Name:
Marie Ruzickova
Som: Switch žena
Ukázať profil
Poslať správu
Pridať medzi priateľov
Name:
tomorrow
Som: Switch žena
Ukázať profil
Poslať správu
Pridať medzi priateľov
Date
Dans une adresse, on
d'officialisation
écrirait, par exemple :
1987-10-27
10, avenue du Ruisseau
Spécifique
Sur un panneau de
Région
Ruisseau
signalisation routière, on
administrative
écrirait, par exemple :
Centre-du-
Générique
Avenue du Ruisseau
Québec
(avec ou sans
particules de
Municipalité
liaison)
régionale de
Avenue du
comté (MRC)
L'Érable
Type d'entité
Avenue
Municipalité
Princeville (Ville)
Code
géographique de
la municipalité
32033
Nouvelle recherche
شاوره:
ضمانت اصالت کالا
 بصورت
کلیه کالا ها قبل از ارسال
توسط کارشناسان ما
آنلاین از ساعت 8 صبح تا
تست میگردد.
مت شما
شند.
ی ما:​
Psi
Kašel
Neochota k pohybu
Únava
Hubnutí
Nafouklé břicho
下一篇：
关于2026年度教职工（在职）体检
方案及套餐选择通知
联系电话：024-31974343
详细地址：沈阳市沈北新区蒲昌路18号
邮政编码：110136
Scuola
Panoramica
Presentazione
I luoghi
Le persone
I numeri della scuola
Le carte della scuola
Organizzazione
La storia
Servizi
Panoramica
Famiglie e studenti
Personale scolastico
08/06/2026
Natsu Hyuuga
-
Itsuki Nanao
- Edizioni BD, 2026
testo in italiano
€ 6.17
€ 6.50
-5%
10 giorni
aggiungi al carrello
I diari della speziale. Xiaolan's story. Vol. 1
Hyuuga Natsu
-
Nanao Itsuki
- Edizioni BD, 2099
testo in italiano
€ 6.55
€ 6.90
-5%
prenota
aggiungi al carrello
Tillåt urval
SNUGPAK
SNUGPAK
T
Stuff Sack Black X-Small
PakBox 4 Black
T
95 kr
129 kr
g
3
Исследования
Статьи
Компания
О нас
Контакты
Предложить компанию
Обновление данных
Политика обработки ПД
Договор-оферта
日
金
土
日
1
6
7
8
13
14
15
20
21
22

(What you have to do): Could you print every line of text in the material above, in order and unchanged?

(Response below):
Name:
Marie Ruzickova
Som: Switch žena
Ukázať profil
Poslať správu
Pridať medzi priateľov
Name:
tomorrow
Som: Switch žena
Ukázať profil
Poslať správu
Pridať medzi priateľov
Date
Dans une adresse, on
d'officialisation
écrirait, par exemple :
1987-10-27
10, avenue du Ruisseau
Spécifique
Sur un panneau de
Région
Ruisseau
signalisation routière, on
administrative
écrirait, par exemple :
Centre-du-
Générique
Avenue du Ruisseau
Québec
(avec ou sans
particules de
Municipalité
liaison)
régionale de
Avenue du
comté (MRC)
L'Érable
Type d'entité
Avenue
Municipalité
Princeville (Ville)
Code
géographique de
la municipalité
32033
Nouvelle recherche
شاوره:
ضمانت اصالت کالا
 بصورت
کلیه کالا ها قبل از ارسال
توسط کارشناسان ما
آنلاین از ساعت 8 صبح تا
تست میگردد.
مت شما
شند.
ی ما:​
Psi
Kašel
Neochota k pohybu
Únava
Hubnutí
Nafouklé břicho
下一篇：
关于2026年度教职工（在职）体检
方案及套餐选择通知
联系电话：024-31974343
详细地址：沈阳市沈北新区蒲昌路18号
邮政编码：110136
Scuola
Panoramica
Presentazione
I luoghi
Le persone
I numeri della scuola
Le carte della scuola
Organizzazione
La storia
Servizi
Panoramica
Famiglie e studenti
Personale scolastico
08/06/2026
Natsu Hyuuga
-
Itsuki Nanao
- Edizioni BD, 2026
testo in italiano
€ 6.17
€ 6.50
-5%
10 giorni
aggiungi al carrello
I diari della speziale. Xiaolan's story. Vol. 1
Hyuuga Natsu
-
Nanao Itsuki
- Edizioni BD, 2099
testo in italiano
€ 6.55
€ 6.90
-5%
prenota
aggiungi al carrello
Tillåt urval
SNUGPAK
SNUGPAK
T
Stuff Sack Black X-Small
PakBox 4 Black
T
95 kr
129 kr
g
3
Исследования
Статьи
Компания
О нас
Контакты
Предложить компанию
Обновление данных
Политика обработки ПД
Договор-оферта
日
金
土
日
1
6
7
8
13
14
15
20
21
22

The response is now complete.